# Online Coil calculator



## BigAnt (31/10/14)

Not sure if this has been posted before.

I stumbled on this very useful tool to help with your coil build calculations.
You simply put in your info like gauge, amount of coils and size. 
Then select your desired ohms and it will calculate how many wraps you need.

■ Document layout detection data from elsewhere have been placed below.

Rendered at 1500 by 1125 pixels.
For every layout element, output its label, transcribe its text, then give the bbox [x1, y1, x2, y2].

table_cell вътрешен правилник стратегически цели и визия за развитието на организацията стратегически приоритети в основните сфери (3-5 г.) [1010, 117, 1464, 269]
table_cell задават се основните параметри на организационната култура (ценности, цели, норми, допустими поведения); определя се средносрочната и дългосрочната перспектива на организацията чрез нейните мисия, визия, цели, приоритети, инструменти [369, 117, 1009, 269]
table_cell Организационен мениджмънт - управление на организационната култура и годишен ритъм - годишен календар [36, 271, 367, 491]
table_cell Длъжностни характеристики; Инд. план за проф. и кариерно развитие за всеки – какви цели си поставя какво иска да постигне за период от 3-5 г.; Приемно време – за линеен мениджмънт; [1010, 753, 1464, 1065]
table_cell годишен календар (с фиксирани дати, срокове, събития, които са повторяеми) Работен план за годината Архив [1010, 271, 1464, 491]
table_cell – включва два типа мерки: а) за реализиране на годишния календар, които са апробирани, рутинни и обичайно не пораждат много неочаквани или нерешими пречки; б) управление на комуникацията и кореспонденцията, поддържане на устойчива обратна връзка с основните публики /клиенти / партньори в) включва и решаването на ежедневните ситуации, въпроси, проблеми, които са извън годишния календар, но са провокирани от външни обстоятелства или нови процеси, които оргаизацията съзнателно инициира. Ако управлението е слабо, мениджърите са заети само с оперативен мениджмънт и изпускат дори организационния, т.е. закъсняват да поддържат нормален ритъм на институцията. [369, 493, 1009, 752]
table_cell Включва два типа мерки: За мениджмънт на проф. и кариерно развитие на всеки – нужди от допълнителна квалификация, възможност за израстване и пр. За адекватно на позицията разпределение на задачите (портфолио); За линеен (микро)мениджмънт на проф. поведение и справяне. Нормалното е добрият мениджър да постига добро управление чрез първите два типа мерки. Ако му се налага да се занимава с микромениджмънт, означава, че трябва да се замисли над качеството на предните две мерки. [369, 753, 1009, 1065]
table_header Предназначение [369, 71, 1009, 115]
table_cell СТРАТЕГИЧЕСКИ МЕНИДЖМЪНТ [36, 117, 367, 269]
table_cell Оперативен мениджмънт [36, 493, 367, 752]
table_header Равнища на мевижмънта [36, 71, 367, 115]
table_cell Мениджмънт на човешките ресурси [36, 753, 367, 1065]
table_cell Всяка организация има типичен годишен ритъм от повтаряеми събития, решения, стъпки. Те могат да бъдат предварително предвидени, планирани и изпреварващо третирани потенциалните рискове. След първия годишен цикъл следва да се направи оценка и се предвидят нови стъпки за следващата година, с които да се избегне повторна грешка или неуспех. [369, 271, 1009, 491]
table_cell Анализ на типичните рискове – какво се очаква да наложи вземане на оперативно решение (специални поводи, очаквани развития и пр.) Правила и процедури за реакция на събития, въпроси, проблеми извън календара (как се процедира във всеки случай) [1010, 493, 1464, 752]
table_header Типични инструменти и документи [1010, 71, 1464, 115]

http://www.steam-engine.org/coil.asp

Reactions: Winner 1


----------



## Marzuq (31/10/14)

Not sure if it's the same as these. But think mods should move this thread here http://www.ecigssa.co.za/threads/visual-software-tool-for-wrapping-coils.4050/

Nice find bud


----------



## BigAnt (31/10/14)




----------



## free3dom (1/11/14)

BigAnt said:


> View attachment 14331



Yep, steam engine is a godsend


----------



## Twisper (1/11/14)

I have the MicrocoilPro app on my iPhone and it correlates precisely with Steam engine, works great.


----------



## Riaz (1/11/14)

Twisper said:


> I have the MicrocoilPro app on my iPhone and it correlates precisely with Steam engine, works great.


Is it the one for R59.99?


Sent from my iPhone using Tapatalk


----------



## Twisper (1/11/14)

Riaz said:


> Is it the one for R59.99?
> 
> 
> Sent from my iPhone using Tapatalk




Yip @Riaz that's the one.


----------